= Urban homesteading (housing) =

Urban homesteading is a process where the government turns over abandoned houses to those willing to rehabilitate and inhabit them for a specified period of time.

==History==
Urban homesteading was originally developed by Mayor Thomas C. Maloney, in Wilmington, Delaware, in 1974 to reduce their inventory of tax-delinquent properties. However, this quickly expanded into a national program in the U.S. In 1974, under Section 810 of the Housing and Community Development Act of 1974, Congress authorized the Urban Homesteading Demonstration (1975-1977) which involved the transfer of vacant VA and FHA-foreclosed properties to 23 state and local agencies at no cost. During the
original demonstration 61 cities applied to the program and 23 were selected. Two years later 16 cities were added. By 1983 110 cities and 12 counties were participating in the program.

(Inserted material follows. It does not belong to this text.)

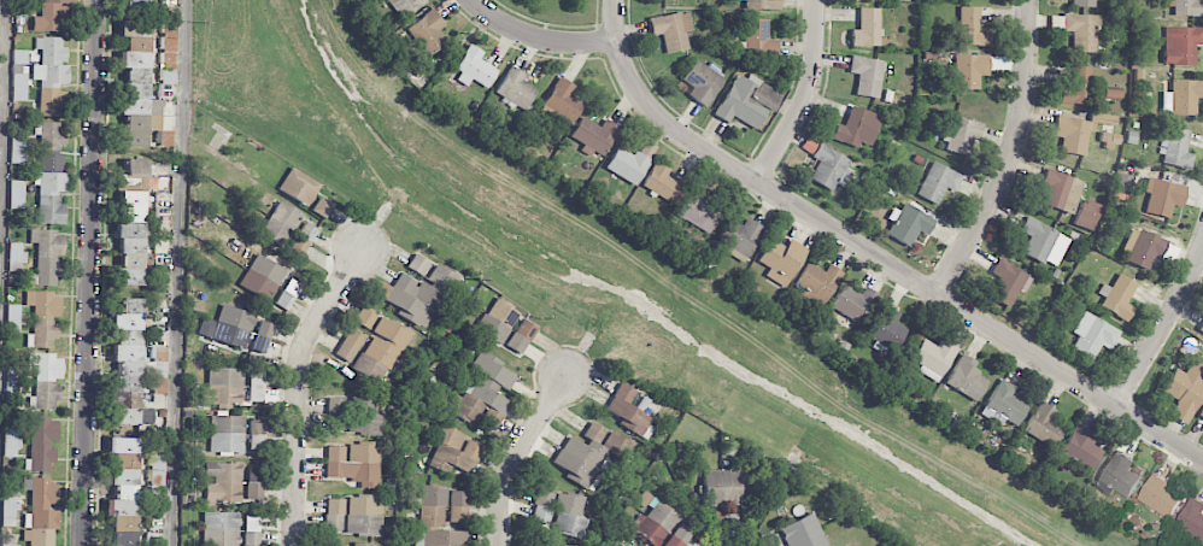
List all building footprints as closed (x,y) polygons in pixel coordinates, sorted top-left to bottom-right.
[(65,31),(66,5),(69,5),(69,0),(41,0),(40,17),(33,17),(33,30),(65,31)] [(149,0),(124,0),(124,7),(148,8),(149,0)] [(403,20),(426,1),(425,0),(387,0),(403,20)] [(780,0),(745,0),(745,9),(780,10),(780,0)] [(1161,7),(1174,7),(1174,16),(1202,16),(1202,1),(1195,0),(1161,0),(1161,7)] [(989,46),(989,29),(980,29),(980,7),(959,7),(959,45),(989,46)] [(880,8),(859,8),(859,29),(851,29),(850,46),(879,47),(880,8)] [(438,29),(444,26),(434,10),(406,27),(424,55),(446,42),(438,29)] [(692,31),(689,11),(648,19),(651,37),(661,35),(665,54),(689,50),(686,32),(692,31)] [(1097,53),(1098,15),(1063,14),(1062,31),(1073,31),(1073,53),(1097,53)] [(768,40),(768,19),(744,18),(744,56),(777,57),(777,40),(768,40)] [(149,21),(120,20),(119,37),(124,37),(123,84),(119,84),(119,116),(125,116),(125,131),(116,131),(116,146),(146,147),(146,131),(161,131),(162,100),(147,100),(149,21)] [(176,69),(177,22),(163,22),(162,68),(176,69)] [(1195,66),(1195,45),(1202,45),(1202,28),(1165,27),(1164,65),(1195,66)] [(39,116),(60,117),(60,84),(68,84),(68,65),(64,65),(65,37),(35,37),(35,49),(40,50),(40,66),(31,66),(30,80),(40,80),(39,116)] [(471,80),(488,89),(498,70),(479,60),(484,52),(470,45),(453,79),(468,86),(471,80)] [(979,90),(979,76),(988,76),(988,55),(954,54),(954,89),(979,90)] [(855,96),(879,98),(882,60),(850,57),(849,74),(857,74),(855,96)] [(705,107),(724,79),(696,59),(682,80),(693,88),(688,95),(705,107)] [(27,74),(21,73),(21,65),(13,65),(12,101),(26,101),(27,74)] [(522,81),(526,74),(510,66),(495,93),(526,110),(537,89),(522,81)] [(1092,67),(1070,66),(1069,87),(1059,86),(1059,104),(1090,105),(1092,67)] [(780,95),(740,70),(713,115),(727,123),(732,116),(757,131),(780,95)] [(541,107),(571,124),(584,103),(572,96),(577,88),(559,77),(541,107)] [(1202,80),(1171,80),(1171,92),(1162,92),(1162,114),(1196,114),(1196,99),(1202,99),(1202,80)] [(880,114),(851,106),(845,126),(836,123),(831,139),(856,147),(858,143),(870,147),(880,114)] [(1056,116),(1053,136),(1062,138),(1059,152),(1084,156),(1088,129),(1095,130),(1096,123),(1115,126),(1117,117),(1092,113),(1090,121),(1056,116)] [(582,148),(601,160),(620,128),(605,119),(600,127),(583,116),(570,137),(584,145),(582,148)] [(949,134),(946,134),(943,151),(973,156),(979,122),(952,117),(949,134)] [(64,123),(34,122),(34,135),(39,135),(39,171),(62,171),(64,123)] [(1189,171),(1193,155),(1185,153),(1190,132),(1170,126),(1166,141),(1164,140),(1158,162),(1189,171)] [(1101,146),(1118,148),(1119,135),(1102,133),(1101,146)] [(11,163),(25,163),(25,136),(11,136),(11,163)] [(812,157),(819,161),(809,178),(832,192),(837,183),(843,187),(853,171),(846,167),(850,160),(820,142),(812,157)] [(634,150),(632,155),(617,146),(604,168),(635,186),(650,160),(634,150)] [(145,159),(124,159),(123,175),(116,175),(115,192),(122,192),(121,221),(144,221),(145,159)] [(963,176),(932,161),(916,195),(937,205),(945,188),(955,193),(963,176)] [(665,178),(669,168),(653,162),(642,189),(674,203),(682,185),(665,178)] [(278,190),(307,207),(321,185),(291,167),(278,190)] [(1072,214),(1083,181),(1046,169),(1041,185),(1046,187),(1041,204),(1072,214)] [(64,224),(64,203),(60,203),(60,192),(67,192),(67,173),(38,172),(37,224),(64,224)] [(1181,208),(1186,188),(1148,177),(1144,193),(1149,194),(1144,212),(1168,219),(1172,206),(1181,208)] [(10,209),(23,209),(24,181),(10,181),(10,209)] [(325,219),(333,204),(320,196),(311,211),(325,219)] [(1081,200),(1073,226),(1091,231),(1099,205),(1081,200)] [(302,214),(279,201),(260,234),(283,247),(302,214)] [(917,231),(927,236),(935,220),(904,203),(899,211),(893,208),(887,219),(892,222),(885,235),(909,247),(917,231)] [(1055,269),(1070,238),(1026,217),(1019,231),(1030,237),(1022,253),(1055,269)] [(728,219),(715,242),(746,258),(763,227),(745,218),(741,226),(728,219)] [(115,285),(142,286),(144,223),(119,222),(118,269),(115,269),(115,285)] [(289,250),(301,257),(318,230),(306,222),(289,250)] [(1167,240),(1132,228),(1121,260),(1148,270),(1153,255),(1161,258),(1167,240)] [(37,243),(36,286),(59,286),(60,258),(63,258),(64,232),(29,231),(29,243),(37,243)] [(785,247),(769,238),(756,261),(769,268),(764,277),(785,288),(807,249),(789,239),(785,247)] [(9,271),(23,272),(24,244),(9,243),(9,271)] [(427,331),(456,275),(414,253),(405,271),(421,279),(419,284),(399,274),(392,287),(382,282),(375,295),(400,308),(396,315),(427,331)] [(269,303),(286,270),(256,254),(239,287),(269,303)] [(1029,277),(1000,258),(990,273),(1000,279),(989,296),(1008,308),(1029,277)] [(824,272),(806,262),(793,285),(825,303),(842,273),(828,264),(824,272)] [(1111,288),(1103,284),(1098,293),(1105,297),(1100,306),(1126,322),(1134,308),(1126,303),(1137,284),(1119,274),(1111,288)] [(879,296),(865,287),(860,295),(843,284),(829,307),(861,326),(879,296)] [(55,348),(56,318),(60,318),(61,293),(25,292),(25,306),(33,306),(33,334),(27,334),(26,348),(55,348)] [(294,297),(281,292),(275,305),(288,310),(294,297)] [(476,331),(501,345),(520,311),(495,297),(476,331)] [(140,362),(142,299),(120,298),(120,315),(114,315),(113,362),(115,362),(114,424),(153,425),(153,411),(138,411),(139,377),(167,377),(167,362),(140,362)] [(256,316),(222,304),(215,322),(203,318),(197,333),(244,350),(256,316)] [(907,330),(895,323),(900,314),(882,304),(864,334),(894,352),(907,330)] [(20,305),(8,305),(7,333),(20,333),(20,305)] [(377,316),(362,307),(353,321),(368,330),(377,316)] [(1111,351),(1121,329),(1083,313),(1074,334),(1078,336),(1072,350),(1094,359),(1100,345),(1111,351)] [(411,332),(381,316),(372,332),(374,333),(352,371),(380,387),(411,332)] [(520,355),(537,329),(522,319),(505,346),(520,355)] [(365,337),(350,328),(335,355),(350,364),(365,337)] [(266,353),(269,339),(256,336),(253,350),(266,353)] [(936,346),(922,339),(912,360),(921,365),(917,372),(939,383),(957,348),(940,339),(936,346)] [(150,361),(167,361),(167,347),(150,347),(150,361)] [(485,405),(505,416),(513,399),(506,396),(516,377),(500,369),(504,362),(480,350),(471,369),(476,371),(461,399),(456,397),(449,410),(475,424),(485,405)] [(62,382),(62,355),(28,354),(27,370),(35,370),(34,409),(54,410),(55,401),(60,401),(60,382),(62,382)] [(988,378),(973,371),(977,362),(960,354),(946,385),(977,400),(988,378)] [(1202,385),(1202,382),(1202,364),(1193,359),(1185,374),(1175,368),(1162,392),(1177,400),(1169,415),(1186,425),(1202,395),(1202,385)] [(6,395),(18,395),(18,366),(6,366),(6,395)] [(201,404),(242,405),(243,368),(208,368),(208,389),(201,389),(201,404)] [(264,373),(250,372),(249,403),(263,403),(264,373)] [(167,379),(154,378),(153,393),(167,394),(167,379)] [(1016,388),(1001,379),(980,415),(1001,427),(1005,420),(1016,426),(1028,407),(1010,396),(1016,388)] [(651,419),(628,406),(636,391),(620,383),(605,410),(621,418),(617,425),(641,438),(651,419)] [(384,434),(385,414),(380,414),(381,398),(327,397),(326,432),(384,434)] [(1052,447),(1062,426),(1052,422),(1058,411),(1038,401),(1023,433),(1052,447)] [(244,417),(211,416),(210,453),(244,453),(244,417)] [(58,442),(58,418),(31,417),(30,460),(25,459),(25,471),(53,472),(53,442),(58,442)] [(251,436),(265,436),(265,421),(251,420),(251,436)] [(467,435),(438,422),(430,440),(438,443),(428,465),(448,474),(451,467),(470,475),(483,447),(466,439),(467,435)] [(589,487),(610,449),(619,454),(626,441),(611,433),(604,447),(598,444),(606,430),(590,422),(582,437),(588,440),(585,446),(567,436),(551,467),(589,487)] [(1103,449),(1087,441),(1091,432),(1075,424),(1060,456),(1092,471),(1103,449)] [(4,457),(18,457),(19,429),(4,429),(4,457)] [(108,438),(108,453),(112,453),(111,486),(115,486),(114,500),(106,500),(106,516),(112,516),(112,545),(136,545),(137,438),(108,438)] [(326,479),(360,479),(360,488),(378,488),(379,443),(346,443),(346,447),(326,447),(326,479)] [(1095,486),(1106,493),(1111,486),(1129,498),(1142,477),(1129,469),(1134,461),(1117,450),(1095,486)] [(164,455),(150,455),(151,487),(165,486),(164,455)] [(242,463),(205,463),(205,476),(215,477),(215,484),(206,483),(206,502),(241,503),(242,463)] [(247,499),(262,500),(262,469),(248,469),(247,499)] [(739,470),(703,471),(704,506),(750,506),(749,479),(739,479),(739,470)] [(1185,493),(1152,475),(1138,500),(1171,518),(1185,493)] [(31,478),(30,530),(24,530),(23,542),(29,542),(29,545),(56,545),(56,511),(55,511),(55,478),(31,478)] [(444,531),(445,487),(419,487),(419,532),(422,532),(422,545),(466,545),(466,531),(444,531)] [(530,519),(546,524),(555,495),(539,490),(530,519)] [(24,500),(15,500),(15,492),(3,491),(2,526),(15,527),(15,511),(24,511),(24,500)] [(451,506),(468,505),(467,491),(450,492),(451,506)] [(552,531),(581,539),(587,519),(579,516),(584,498),(559,491),(553,510),(557,512),(552,531)] [(347,534),(382,535),(382,506),(375,506),(376,496),(348,496),(347,534)] [(1192,496),(1176,526),(1202,540),(1202,514),(1202,513),(1202,512),(1202,502),(1192,496)] [(679,516),(655,498),(632,529),(655,545),(658,545),(679,516)] [(344,499),(326,499),(325,531),(343,531),(344,499)] [(450,507),(450,522),(468,523),(468,507),(450,507)] [(239,513),(204,512),(203,545),(238,545),(239,513)] [(812,513),(778,528),(786,545),(826,545),(827,545),(812,513)] [(693,533),(680,524),(664,545),(684,545),(693,533)] [(259,532),(245,531),(244,545),(259,545),(259,532)] [(765,545),(781,545),(776,534),(762,540),(765,545)] [(1,537),(1,545),(14,545),(14,537),(1,537)]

In 1979 ACORN launched a squatting campaign to protest the mismanagement of the Urban Homesteading Program. The squatting effort housed 200 people in 13 cities between 1979 and 1982. In June 1982 ACORN constructed a tent city in Washington, D.C. and organized a congressional meeting to call attention to plight of the homeless. In 1983, as a result of their demonstrations, many of the suggestions of the ACORN were incorporated into the Housing and Urban-Rural Recovery Act of 1983. This brought in a period of local urban homesteading where tax delinquent properties on the city level were included in the program.